Demystifying Real Estate: What is a Shortsale?
Speaker 1:
What is a short sale? I’ll tell you right after this.

Okay. A short sale does not mean a quick sale. It has nothing to do with the length of time. A short sale refers to a transaction, a real estate transaction, where the proceeds of the sale do not pay off the liens that are on the home. Now, a homeowner or a home seller might have one lien, they might have two liens. And by liens, I’m referring to a mortgage. You could have a first mortgage, you could have a second mortgage. You could have a HELOC on the home. What’s all the debt that is against the house? That’s what we’re referring to when we talk about liens. So when a home sells, the proceeds of the sale, typically will wipe out all of those liens or all of that debt. And then the home seller gets whatever is left over. We refer to that as the net proceeds for the seller. After all is said and done, and all of the liens are cleared out, how much money does the seller get?

Well in a short sale, the price that the home is selling for does not cover all of the debt that’s on the home.

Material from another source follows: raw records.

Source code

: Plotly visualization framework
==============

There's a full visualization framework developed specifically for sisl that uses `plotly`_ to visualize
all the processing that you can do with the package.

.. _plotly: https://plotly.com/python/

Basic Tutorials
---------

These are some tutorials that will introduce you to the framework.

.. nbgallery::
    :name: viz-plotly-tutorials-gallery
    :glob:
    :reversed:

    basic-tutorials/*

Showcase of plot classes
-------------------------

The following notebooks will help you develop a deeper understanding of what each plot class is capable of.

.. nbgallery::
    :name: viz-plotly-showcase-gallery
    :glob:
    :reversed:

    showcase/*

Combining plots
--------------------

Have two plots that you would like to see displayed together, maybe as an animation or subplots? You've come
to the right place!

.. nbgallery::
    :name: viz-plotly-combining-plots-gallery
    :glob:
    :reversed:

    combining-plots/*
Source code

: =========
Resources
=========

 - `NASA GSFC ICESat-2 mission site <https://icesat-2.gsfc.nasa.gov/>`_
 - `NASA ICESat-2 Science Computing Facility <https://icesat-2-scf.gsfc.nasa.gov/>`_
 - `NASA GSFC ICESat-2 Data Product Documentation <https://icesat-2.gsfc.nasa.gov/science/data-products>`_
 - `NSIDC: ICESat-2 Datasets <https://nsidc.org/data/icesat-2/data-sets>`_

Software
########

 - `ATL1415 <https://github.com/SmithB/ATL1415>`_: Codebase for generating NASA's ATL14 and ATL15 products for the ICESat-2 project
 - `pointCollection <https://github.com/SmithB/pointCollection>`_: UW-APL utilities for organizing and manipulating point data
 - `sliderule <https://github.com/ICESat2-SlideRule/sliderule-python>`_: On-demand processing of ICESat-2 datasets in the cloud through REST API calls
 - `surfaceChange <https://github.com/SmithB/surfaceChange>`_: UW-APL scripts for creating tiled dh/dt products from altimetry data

So imagine that there’s a $500,000 mortgage on the home, $500,000 worth of debt that needs to be wiped out with the sale of the home. But the home’s only selling for 400,000. If that’s the scenario, we have a problem because we only have $400,000 to work with. And $500,000 worth of debt. Very simple math would say that’s $100,000 of shortfall that we have. And that shortfall is where we get the term short sale. We are short of what the seller owes in helping them clear off all of their debt. Of course, the math gets a little bit more complicated because there’s the cost of selling, which also has to be paid for, with the net proceeds, but bottom line, whatever the house is selling for does not clear out all of the debt that the seller has on the home.

In this short sales scenario, we need bank approval to accept the transaction and to accept the sales number. It’s funny because short sales, despite their name are actually long sales. The transaction for a short sale takes a lot longer to complete and to close than a regular transaction. And the reason for this is that there’s so many hoops to jump through in order to get a bank that is owed a certain amount of money to accept less than what they’re owed. There’s a ton of paperwork. There’s a ton of approval that needs to happen within the bank. And sometimes at the end of the day, even if you have a buyer that’s viable and willing to write a check, write cash, otherwise a very simple transaction, in the end, the bank might decide that it’s not in their best interest to accept this transaction or to allow it to go forward. And they might just say no.

They might say that, hey, the number needs to be higher in order to pay off more of this debt, that’s owed to them. However, no matter the details involved in a short sale, it takes a long time. It’s not fun for the seller, especially, and it’s definitely not a sure thing for the buyer if they are interested in purchasing that property. I hope you found this helpful. I could go into story after story about various short sale transactions I worked on in the great recession, 2008 to 2011 roughly, however, we will save that for another video. We’ll catch you on the next one. Thanks so much for watching.